# Shampoo from CP bars possible?



## RogueRose (Dec 30, 2014)

I'd like to make some shampoo and have CP bars of the scent and basically the characteristics of shampoo I want.  Is there a known process that works for making shampoo from CP bars? I can add ingredients and process if need be, IDK how normal shampoo is made in the first place..


----------



## lsg (Dec 30, 2014)

You won't find any recipes for shampoo that use cp soap on the following blog; but it does explain how shampoo is made:

http://swiftcraftymonkey.blogspot.com/search?q=shampoo


----------



## DeeAnna (Dec 30, 2014)

Many people use bar soap (made with NaOH) for shampooing hair as well as for general bathing. See the long thread on shampoo bars started by Lindy: http://www.soapmakingforum.com/showthread.php?t=30946

As far as making a liquid shampoo from solid bar soap ... not recommended.
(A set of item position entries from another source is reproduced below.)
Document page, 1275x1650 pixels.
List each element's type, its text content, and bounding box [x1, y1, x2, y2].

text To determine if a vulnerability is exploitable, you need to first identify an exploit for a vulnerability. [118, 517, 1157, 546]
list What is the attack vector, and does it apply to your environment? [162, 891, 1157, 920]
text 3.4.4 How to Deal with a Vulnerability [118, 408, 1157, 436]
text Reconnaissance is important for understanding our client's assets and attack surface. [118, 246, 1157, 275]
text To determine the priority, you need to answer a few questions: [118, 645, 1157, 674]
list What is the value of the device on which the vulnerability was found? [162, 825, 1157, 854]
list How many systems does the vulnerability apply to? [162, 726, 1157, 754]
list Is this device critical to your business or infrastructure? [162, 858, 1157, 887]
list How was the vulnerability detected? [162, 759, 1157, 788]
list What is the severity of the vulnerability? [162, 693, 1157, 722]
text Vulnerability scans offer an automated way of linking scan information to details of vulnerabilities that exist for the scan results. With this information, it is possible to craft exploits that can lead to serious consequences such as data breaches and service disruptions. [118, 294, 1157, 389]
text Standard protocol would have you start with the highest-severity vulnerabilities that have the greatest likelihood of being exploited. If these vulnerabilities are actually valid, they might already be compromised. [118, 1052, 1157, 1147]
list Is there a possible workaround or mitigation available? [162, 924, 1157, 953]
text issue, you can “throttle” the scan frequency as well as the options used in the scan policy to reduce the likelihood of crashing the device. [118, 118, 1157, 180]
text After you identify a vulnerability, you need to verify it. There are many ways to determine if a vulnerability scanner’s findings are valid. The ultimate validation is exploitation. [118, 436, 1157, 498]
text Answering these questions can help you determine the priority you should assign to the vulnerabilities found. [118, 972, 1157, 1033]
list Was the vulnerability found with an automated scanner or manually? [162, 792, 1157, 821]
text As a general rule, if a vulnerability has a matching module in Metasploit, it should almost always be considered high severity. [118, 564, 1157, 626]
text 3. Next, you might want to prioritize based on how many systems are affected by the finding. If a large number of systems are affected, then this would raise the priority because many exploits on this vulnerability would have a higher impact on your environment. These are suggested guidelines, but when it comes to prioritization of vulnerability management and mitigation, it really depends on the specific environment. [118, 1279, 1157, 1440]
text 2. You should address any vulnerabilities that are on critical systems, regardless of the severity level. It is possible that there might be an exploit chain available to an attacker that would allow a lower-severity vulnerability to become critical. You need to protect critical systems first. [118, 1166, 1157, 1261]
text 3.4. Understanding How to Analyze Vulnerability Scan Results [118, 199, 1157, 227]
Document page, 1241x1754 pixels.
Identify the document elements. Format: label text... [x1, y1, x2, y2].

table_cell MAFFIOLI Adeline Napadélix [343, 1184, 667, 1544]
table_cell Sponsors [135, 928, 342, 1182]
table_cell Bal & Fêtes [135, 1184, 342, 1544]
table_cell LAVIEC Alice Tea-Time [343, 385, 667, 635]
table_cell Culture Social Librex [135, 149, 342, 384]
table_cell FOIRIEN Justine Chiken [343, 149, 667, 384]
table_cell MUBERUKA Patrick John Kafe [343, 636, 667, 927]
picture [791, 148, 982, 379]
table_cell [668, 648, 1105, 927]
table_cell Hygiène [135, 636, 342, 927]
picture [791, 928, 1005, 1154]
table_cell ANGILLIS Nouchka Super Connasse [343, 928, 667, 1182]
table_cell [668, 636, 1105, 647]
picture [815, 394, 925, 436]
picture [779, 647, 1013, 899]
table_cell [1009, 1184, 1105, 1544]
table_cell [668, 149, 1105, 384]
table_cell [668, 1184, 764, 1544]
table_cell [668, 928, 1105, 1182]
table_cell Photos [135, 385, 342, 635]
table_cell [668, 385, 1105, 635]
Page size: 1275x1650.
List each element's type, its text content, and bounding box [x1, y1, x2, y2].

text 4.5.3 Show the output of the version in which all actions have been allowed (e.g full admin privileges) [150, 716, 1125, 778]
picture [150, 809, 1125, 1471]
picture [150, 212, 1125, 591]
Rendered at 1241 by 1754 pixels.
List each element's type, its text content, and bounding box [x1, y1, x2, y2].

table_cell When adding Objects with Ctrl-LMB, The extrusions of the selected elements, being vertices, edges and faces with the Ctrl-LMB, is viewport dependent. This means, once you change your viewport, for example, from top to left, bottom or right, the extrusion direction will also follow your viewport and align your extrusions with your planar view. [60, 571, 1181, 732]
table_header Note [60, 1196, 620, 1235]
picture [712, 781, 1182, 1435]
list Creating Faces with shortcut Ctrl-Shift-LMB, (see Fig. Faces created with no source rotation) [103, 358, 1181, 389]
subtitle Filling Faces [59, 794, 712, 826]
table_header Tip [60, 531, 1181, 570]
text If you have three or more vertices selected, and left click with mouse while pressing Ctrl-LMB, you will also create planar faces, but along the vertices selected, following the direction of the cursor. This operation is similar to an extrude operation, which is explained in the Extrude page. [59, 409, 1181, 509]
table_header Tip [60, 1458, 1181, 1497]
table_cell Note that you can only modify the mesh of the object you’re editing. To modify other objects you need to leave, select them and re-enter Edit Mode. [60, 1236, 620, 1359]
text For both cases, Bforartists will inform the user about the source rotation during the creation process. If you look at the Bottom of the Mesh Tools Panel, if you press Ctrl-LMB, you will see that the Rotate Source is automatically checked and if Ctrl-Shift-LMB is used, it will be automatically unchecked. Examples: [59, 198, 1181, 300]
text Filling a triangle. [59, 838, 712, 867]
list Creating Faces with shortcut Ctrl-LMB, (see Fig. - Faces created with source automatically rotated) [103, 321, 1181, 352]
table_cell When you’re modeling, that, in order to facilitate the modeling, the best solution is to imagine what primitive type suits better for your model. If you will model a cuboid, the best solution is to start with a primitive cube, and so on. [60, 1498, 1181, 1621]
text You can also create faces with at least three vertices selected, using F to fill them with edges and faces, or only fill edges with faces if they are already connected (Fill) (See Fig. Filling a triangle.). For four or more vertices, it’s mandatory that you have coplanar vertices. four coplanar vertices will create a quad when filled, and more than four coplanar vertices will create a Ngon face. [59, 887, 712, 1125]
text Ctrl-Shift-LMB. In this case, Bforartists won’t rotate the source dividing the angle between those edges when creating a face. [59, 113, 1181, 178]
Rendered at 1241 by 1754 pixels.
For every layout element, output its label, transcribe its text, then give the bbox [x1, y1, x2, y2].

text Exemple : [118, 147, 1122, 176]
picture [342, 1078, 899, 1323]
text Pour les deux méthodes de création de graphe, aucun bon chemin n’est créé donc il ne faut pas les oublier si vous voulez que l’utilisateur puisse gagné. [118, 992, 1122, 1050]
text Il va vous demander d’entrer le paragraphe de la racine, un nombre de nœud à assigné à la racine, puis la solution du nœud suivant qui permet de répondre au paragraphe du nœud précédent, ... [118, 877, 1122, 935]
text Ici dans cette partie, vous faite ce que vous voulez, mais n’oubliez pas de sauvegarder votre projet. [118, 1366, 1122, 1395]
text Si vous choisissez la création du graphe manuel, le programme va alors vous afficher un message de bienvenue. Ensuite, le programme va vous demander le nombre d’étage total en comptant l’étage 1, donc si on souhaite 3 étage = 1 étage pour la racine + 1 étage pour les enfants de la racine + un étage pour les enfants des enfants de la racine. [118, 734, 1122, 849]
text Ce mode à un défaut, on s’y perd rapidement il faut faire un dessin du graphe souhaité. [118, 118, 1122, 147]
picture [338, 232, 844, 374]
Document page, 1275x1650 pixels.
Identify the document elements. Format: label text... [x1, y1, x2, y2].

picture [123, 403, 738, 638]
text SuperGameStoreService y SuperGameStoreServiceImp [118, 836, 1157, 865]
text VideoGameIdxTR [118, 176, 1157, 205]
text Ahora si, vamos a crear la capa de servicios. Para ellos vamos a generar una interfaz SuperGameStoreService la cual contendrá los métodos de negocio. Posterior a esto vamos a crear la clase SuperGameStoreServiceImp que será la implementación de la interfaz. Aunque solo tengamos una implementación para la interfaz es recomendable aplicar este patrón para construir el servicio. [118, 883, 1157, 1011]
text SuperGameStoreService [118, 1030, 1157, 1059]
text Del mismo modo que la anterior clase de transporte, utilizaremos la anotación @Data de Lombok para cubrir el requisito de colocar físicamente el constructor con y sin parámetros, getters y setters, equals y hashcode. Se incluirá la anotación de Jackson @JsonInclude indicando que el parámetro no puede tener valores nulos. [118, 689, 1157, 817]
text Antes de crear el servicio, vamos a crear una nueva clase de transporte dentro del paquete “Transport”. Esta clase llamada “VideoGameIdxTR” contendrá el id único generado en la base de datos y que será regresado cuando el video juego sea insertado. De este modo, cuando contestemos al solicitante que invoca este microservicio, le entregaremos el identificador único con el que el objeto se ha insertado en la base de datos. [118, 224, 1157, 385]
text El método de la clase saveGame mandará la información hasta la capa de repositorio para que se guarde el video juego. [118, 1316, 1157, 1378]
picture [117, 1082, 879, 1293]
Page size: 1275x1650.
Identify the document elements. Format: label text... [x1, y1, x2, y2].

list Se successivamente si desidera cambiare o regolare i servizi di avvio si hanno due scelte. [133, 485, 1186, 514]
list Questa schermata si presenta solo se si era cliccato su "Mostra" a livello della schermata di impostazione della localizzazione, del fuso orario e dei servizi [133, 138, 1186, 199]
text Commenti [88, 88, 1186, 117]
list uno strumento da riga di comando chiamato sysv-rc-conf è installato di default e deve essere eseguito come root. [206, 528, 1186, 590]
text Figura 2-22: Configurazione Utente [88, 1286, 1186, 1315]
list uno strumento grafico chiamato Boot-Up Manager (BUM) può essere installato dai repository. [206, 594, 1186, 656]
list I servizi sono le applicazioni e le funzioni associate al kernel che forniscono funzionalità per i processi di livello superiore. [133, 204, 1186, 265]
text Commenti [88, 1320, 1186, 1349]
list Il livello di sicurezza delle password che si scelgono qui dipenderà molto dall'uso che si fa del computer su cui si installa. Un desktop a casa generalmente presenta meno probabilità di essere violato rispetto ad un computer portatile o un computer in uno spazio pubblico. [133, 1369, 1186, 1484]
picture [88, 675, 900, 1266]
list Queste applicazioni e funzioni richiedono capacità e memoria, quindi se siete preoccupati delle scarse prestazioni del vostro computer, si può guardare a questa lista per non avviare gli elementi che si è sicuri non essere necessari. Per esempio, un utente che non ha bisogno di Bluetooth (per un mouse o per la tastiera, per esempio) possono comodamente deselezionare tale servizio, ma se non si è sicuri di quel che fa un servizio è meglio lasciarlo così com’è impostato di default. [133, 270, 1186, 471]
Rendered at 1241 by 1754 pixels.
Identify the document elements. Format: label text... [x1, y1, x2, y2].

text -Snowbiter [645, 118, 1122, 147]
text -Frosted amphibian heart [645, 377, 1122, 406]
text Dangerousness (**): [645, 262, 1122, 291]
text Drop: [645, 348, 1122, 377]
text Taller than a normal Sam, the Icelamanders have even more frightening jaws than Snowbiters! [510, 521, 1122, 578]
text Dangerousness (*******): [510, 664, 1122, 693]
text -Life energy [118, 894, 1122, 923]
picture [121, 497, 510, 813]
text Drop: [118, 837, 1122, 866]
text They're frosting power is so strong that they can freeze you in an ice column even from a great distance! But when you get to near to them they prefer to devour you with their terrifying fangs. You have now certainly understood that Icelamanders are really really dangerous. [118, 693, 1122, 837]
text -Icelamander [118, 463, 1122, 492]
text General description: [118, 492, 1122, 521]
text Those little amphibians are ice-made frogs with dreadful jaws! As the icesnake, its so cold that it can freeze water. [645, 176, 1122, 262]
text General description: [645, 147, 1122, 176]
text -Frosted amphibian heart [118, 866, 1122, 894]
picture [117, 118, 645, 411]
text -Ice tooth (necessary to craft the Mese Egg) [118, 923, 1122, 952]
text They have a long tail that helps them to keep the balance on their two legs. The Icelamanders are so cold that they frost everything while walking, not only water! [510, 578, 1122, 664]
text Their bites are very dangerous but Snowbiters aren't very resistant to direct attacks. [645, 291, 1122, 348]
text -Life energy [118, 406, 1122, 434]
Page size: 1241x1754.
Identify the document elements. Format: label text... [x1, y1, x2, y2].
Look at making a true liquid soap made with KOH.

There are others who feel, with good reason, that any lye soap is hard on hair, so formulating a shampoo with mild non-soap detergents is the best way to go.


----------



## Susie (Dec 30, 2014)

You can make liquid soap that you use for shampoo using KOH.  If you use NaOH bars and try to get a liquid shampoo, you are going to get the infamous "snot" consistency, I am afraid.


----------



## navigator9 (Dec 30, 2014)

I have a cousin who uses my regular CP soap as shampoo, and says her hair has never been nicer. I tried it, and it doesn't work for me. I'm sure there are many variables, type of hair, type of water, personal preferences. If this is for your own personal use, I'd try your CP soap and see what you think. You might be pleasantly surprised!


----------



## Susie (Dec 30, 2014)

I use shampoo bars that I make my self.  Love them!  No more itchy scalp.


----------



## shunt2011 (Dec 30, 2014)

I'm another one that can't use shampoo bars on my hair.  It made my color fade too fast as well as making my hair feel funky.   I've tried several different recipes and gave up.  Will stick to what works for me.  I'm jealous of those who can use their soap though.


----------



## Ellacho (Dec 30, 2014)

Shampoo bar may not work for everyone's hair. Though I needed an adjusted period at first, shampoo bar works for me. The biggest benefit of using a shampoo bar for me is that there is no more hair shedding from my already thin/fine hair. It was so bad that I was even stopped by a wig saleslady at the mall asking if I wanted to cover a thinning out spot on my head with a partial wig. 

No, I don't have hair like a model using shampoo bars, (I wish  ) but I am very happy that my hair does not fall out as much as before. Even my husband notices it. My goal is to keep my hair as it is, please God!

Most of time, I use a vinegar rinse after a hair wash, but once a while, I use a good bottle of conditioner only to my hair end(avoiding scalp area) for my wavy & frizz hair .


----------